Write out the text of every record below word for word, leaving the pictures out.

» Collected data

------------------------------------------------------------------------

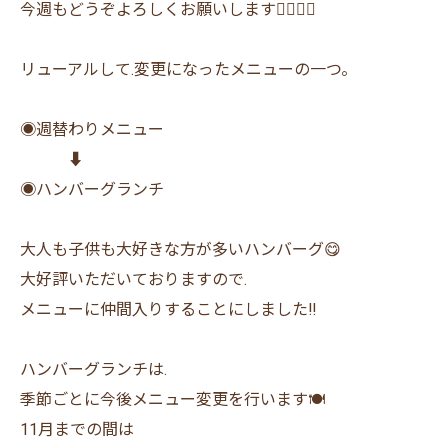
今週もどうぞよろしくお願いします🙇‍♂️🙇‍♀️
リューアルして.変更になったメニューの一つ。
◉週替わりメニュー
⬇️
◉ハンバーグランチ
大人も子供も大好きな方が多いハンバーグ😋
大好評いただいておりますので.
メニューに仲間入りすることにしました‼️
ハンバーグランチは.
季節ごとに今後メニュー変更を行います🍽
11月までの間は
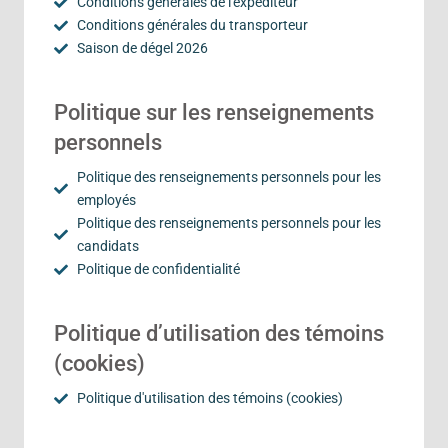
Conditions générales de l'expéditeur
Conditions générales du transporteur
Saison de dégel 2026
Politique sur les renseignements
personnels
Politique des renseignements personnels pour les
employés
Politique des renseignements personnels pour les
candidats
Politique de confidentialité
Politique d’utilisation des témoins
(cookies)
Politique d'utilisation des témoins (cookies)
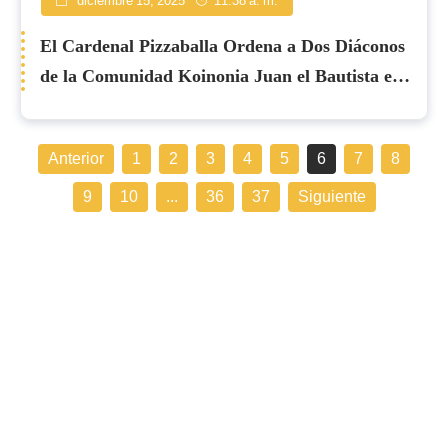
diciembre 15, 2025
11:38 a. m.
El Cardenal Pizzaballa Ordena a Dos Diáconos
de la Comunidad Koinonia Juan el Bautista en
Tiberíades
Anterior
1
2
3
4
5
6
7
8
9
10
...
36
37
Siguiente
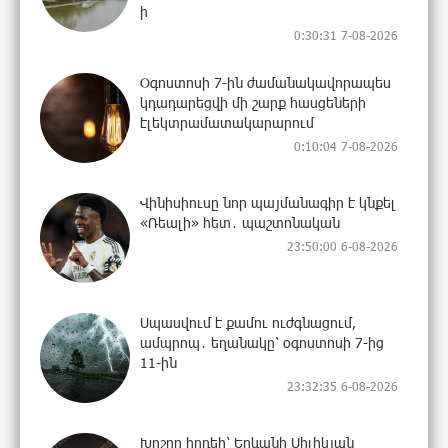
ի
0:30:31 7-08-2026
Օգոստոսի 7-ին ժամանակավորապես
կդադարեցվի մի շարք հասցեների
էլեկտրամատակարարում
0:10:04 7-08-2026
Վինիսիուսը նոր պայմանագիր է կնքել
«Ռեալի» հետ․ պաշտոնական
23:50:00 6-08-2026
Սպասվում է քամու ուժգնացում,
ամպրոպ․ եղանակը՝ օգոստոսի 7-ից
11-ին
23:32:35 6-08-2026
Խոշոր հրդեհ՝ Երևանի Սիլիկյան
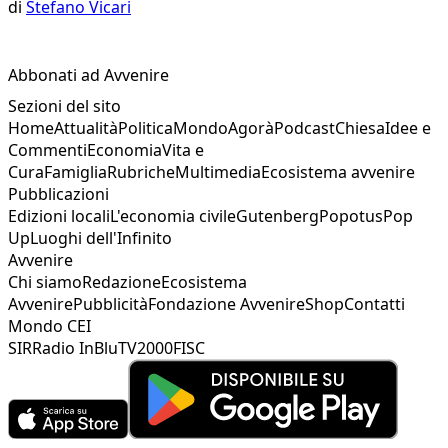
di
Stefano Vicari
Abbonati ad Avvenire
Sezioni del sito
Home
Attualità
Politica
Mondo
Agorà
Podcast
Chiesa
Idee e
Commenti
Economia
Vita e
Cura
Famiglia
Rubriche
Multimedia
Ecosistema avvenire
Pubblicazioni
Edizioni locali
L'economia civile
Gutenberg
Popotus
Pop
Up
Luoghi dell'Infinito
Avvenire
Chi siamo
Redazione
Ecosistema
Avvenire
Pubblicità
Fondazione Avvenire
Shop
Contatti
Mondo CEI
SIR
Radio InBlu
TV2000
FISC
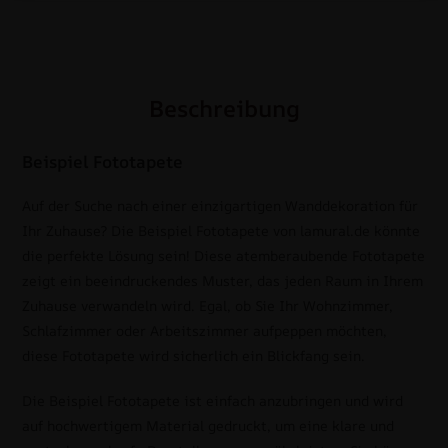
Beschreibung
Beispiel Fototapete
Auf der Suche nach einer einzigartigen Wanddekoration für
Ihr Zuhause? Die Beispiel Fototapete von lamural.de könnte
die perfekte Lösung sein! Diese atemberaubende Fototapete
zeigt ein beeindruckendes Muster, das jeden Raum in Ihrem
Zuhause verwandeln wird. Egal, ob Sie Ihr Wohnzimmer,
Schlafzimmer oder Arbeitszimmer aufpeppen möchten,
diese Fototapete wird sicherlich ein Blickfang sein.
Die Beispiel Fototapete ist einfach anzubringen und wird
auf hochwertigem Material gedruckt, um eine klare und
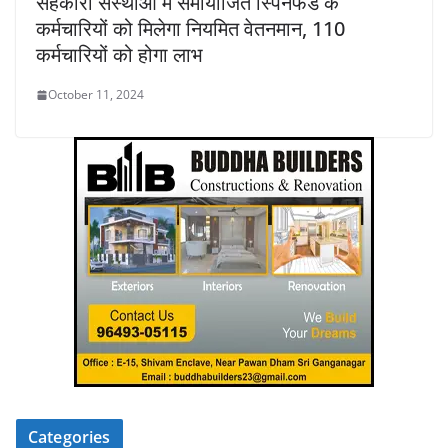
सहकारी संस्थाओं में समायोजित स्पिनफैड के
कर्मचारियों को मिलेगा नियमित वेतनमान, 110
कर्मचारियों को होगा लाभ
October 11, 2024
Categories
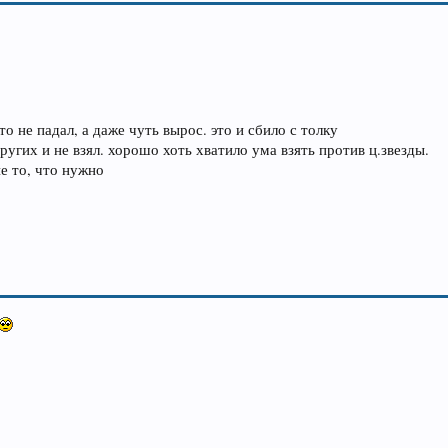
что не падал, а даже чуть вырос. это и сбило с толку
ругих и не взял. хорошо хоть хватило ума взять против ц.звезды.
не то, что нужно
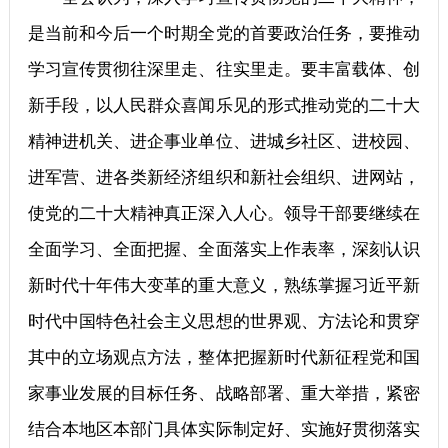
是当前和今后一个时期全党的首要政治任务，要推动
学习宣传贯彻往深里走、往实里走。要丰富载体、创
新手段，以人民群众喜闻乐见的形式推动党的二十大
精神进机关、进企事业单位、进城乡社区、进校园、
进军营、进各类新经济组织和新社会组织、进网站，
使党的二十大精神真正深入人心。领导干部要继续在
全面学习、全面把握、全面落实上作表率，深刻认识
新时代十年伟大变革的重大意义，熟练掌握习近平新
时代中国特色社会主义思想的世界观、方法论和贯穿
其中的立场观点方法，整体把握新时代新征程党和国
家事业发展的目标任务、战略部署、重大举措，紧密
结合本地区本部门具体实际制定好、实施好贯彻落实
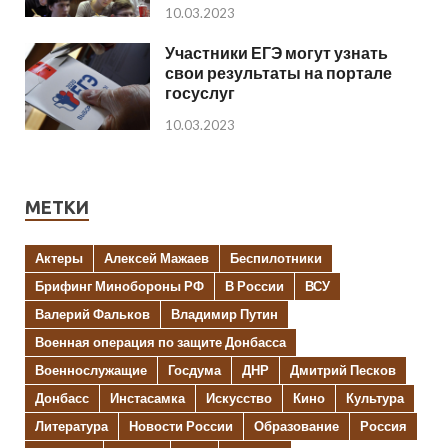
10.03.2023
Участники ЕГЭ могут узнать
свои результаты на портале
госуслуг
10.03.2023
МЕТКИ
Актеры
Алексей Мажаев
Беспилотники
Брифинг Минобороны РФ
В России
ВСУ
Валерий Фальков
Владимир Путин
Военная операция по защите Донбасса
Военнослужащие
Госдума
ДНР
Дмитрий Песков
Донбасс
Инстасамка
Искусство
Кино
Культура
Литература
Новости России
Образование
Россия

------------------------------------------------------------------------

» OUTPUT OF THE EXERCISE
今週もどうぞよろしくお願いします🙇‍♂️🙇‍♀️
リューアルして.変更になったメニューの一つ。
◉週替わりメニュー
⬇️
◉ハンバーグランチ
大人も子供も大好きな方が多いハンバーグ😋
大好評いただいておりますので.
メニューに仲間入りすることにしました‼️
ハンバーグランチは.
季節ごとに今後メニュー変更を行います🍽
11月までの間は
Conditions générales de l'expéditeur
Conditions générales du transporteur
Saison de dégel 2026
Politique sur les renseignements
personnels
Politique des renseignements personnels pour les
employés
Politique des renseignements personnels pour les
candidats
Politique de confidentialité
Politique d’utilisation des témoins
(cookies)
Politique d'utilisation des témoins (cookies)
diciembre 15, 2025
11:38 a. m.
El Cardenal Pizzaballa Ordena a Dos Diáconos
de la Comunidad Koinonia Juan el Bautista en
Tiberíades
Anterior
1
2
3
4
5
6
7
8
9
10
...
36
37
Siguiente
ի
0:30:31 7-08-2026
Օգոստոսի 7-ին ժամանակավորապես
կդադարեցվի մի շարք հասցեների
էլեկտրամատակարարում
0:10:04 7-08-2026
Վինիսիուսը նոր պայմանագիր է կնքել
«Ռեալի» հետ․ պաշտոնական
23:50:00 6-08-2026
Սպասվում է քամու ուժգնացում,
ամպրոպ․ եղանակը՝ օգոստոսի 7-ից
11-ին
23:32:35 6-08-2026
Խոշոր հրդեհ՝ Երևանի Սիլիկյան
di
Stefano Vicari
Abbonati ad Avvenire
Sezioni del sito
Home
Attualità
Politica
Mondo
Agorà
Podcast
Chiesa
Idee e
Commenti
Economia
Vita e
Cura
Famiglia
Rubriche
Multimedia
Ecosistema avvenire
Pubblicazioni
Edizioni locali
L'economia civile
Gutenberg
Popotus
Pop
Up
Luoghi dell'Infinito
Avvenire
Chi siamo
Redazione
Ecosistema
Avvenire
Pubblicità
Fondazione Avvenire
Shop
Contatti
Mondo CEI
SIR
Radio InBlu
TV2000
FISC
Beschreibung
Beispiel Fototapete
Auf der Suche nach einer einzigartigen Wanddekoration für
Ihr Zuhause? Die Beispiel Fototapete von lamural.de könnte
die perfekte Lösung sein! Diese atemberaubende Fototapete
zeigt ein beeindruckendes Muster, das jeden Raum in Ihrem
Zuhause verwandeln wird. Egal, ob Sie Ihr Wohnzimmer,
Schlafzimmer oder Arbeitszimmer aufpeppen möchten,
diese Fototapete wird sicherlich ein Blickfang sein.
Die Beispiel Fototapete ist einfach anzubringen und wird
auf hochwertigem Material gedruckt, um eine klare und
सहकारी संस्थाओं में समायोजित स्पिनफैड के
कर्मचारियों को मिलेगा नियमित वेतनमान, 110
कर्मचारियों को होगा लाभ
October 11, 2024
Categories
что не падал, а даже чуть вырос. это и сбило с толку
ругих и не взял. хорошо хоть хватило ума взять против ц.звезды.
не то, что нужно
是当前和今后一个时期全党的首要政治任务，要推动
学习宣传贯彻往深里走、往实里走。要丰富载体、创
新手段，以人民群众喜闻乐见的形式推动党的二十大
精神进机关、进企事业单位、进城乡社区、进校园、
进军营、进各类新经济组织和新社会组织、进网站，
使党的二十大精神真正深入人心。领导干部要继续在
全面学习、全面把握、全面落实上作表率，深刻认识
新时代十年伟大变革的重大意义，熟练掌握习近平新
时代中国特色社会主义思想的世界观、方法论和贯穿
其中的立场观点方法，整体把握新时代新征程党和国
家事业发展的目标任务、战略部署、重大举措，紧密
结合本地区本部门具体实际制定好、实施好贯彻落实
10.03.2023
Участники ЕГЭ могут узнать
свои результаты на портале
госуслуг
10.03.2023
МЕТКИ
Актеры
Алексей Мажаев
Беспилотники
Брифинг Минобороны РФ
В России
ВСУ
Валерий Фальков
Владимир Путин
Военная операция по защите Донбасса
Военнослужащие
Госдума
ДНР
Дмитрий Песков
Донбасс
Инстасамка
Искусство
Кино
Культура
Литература
Новости России
Образование
Россия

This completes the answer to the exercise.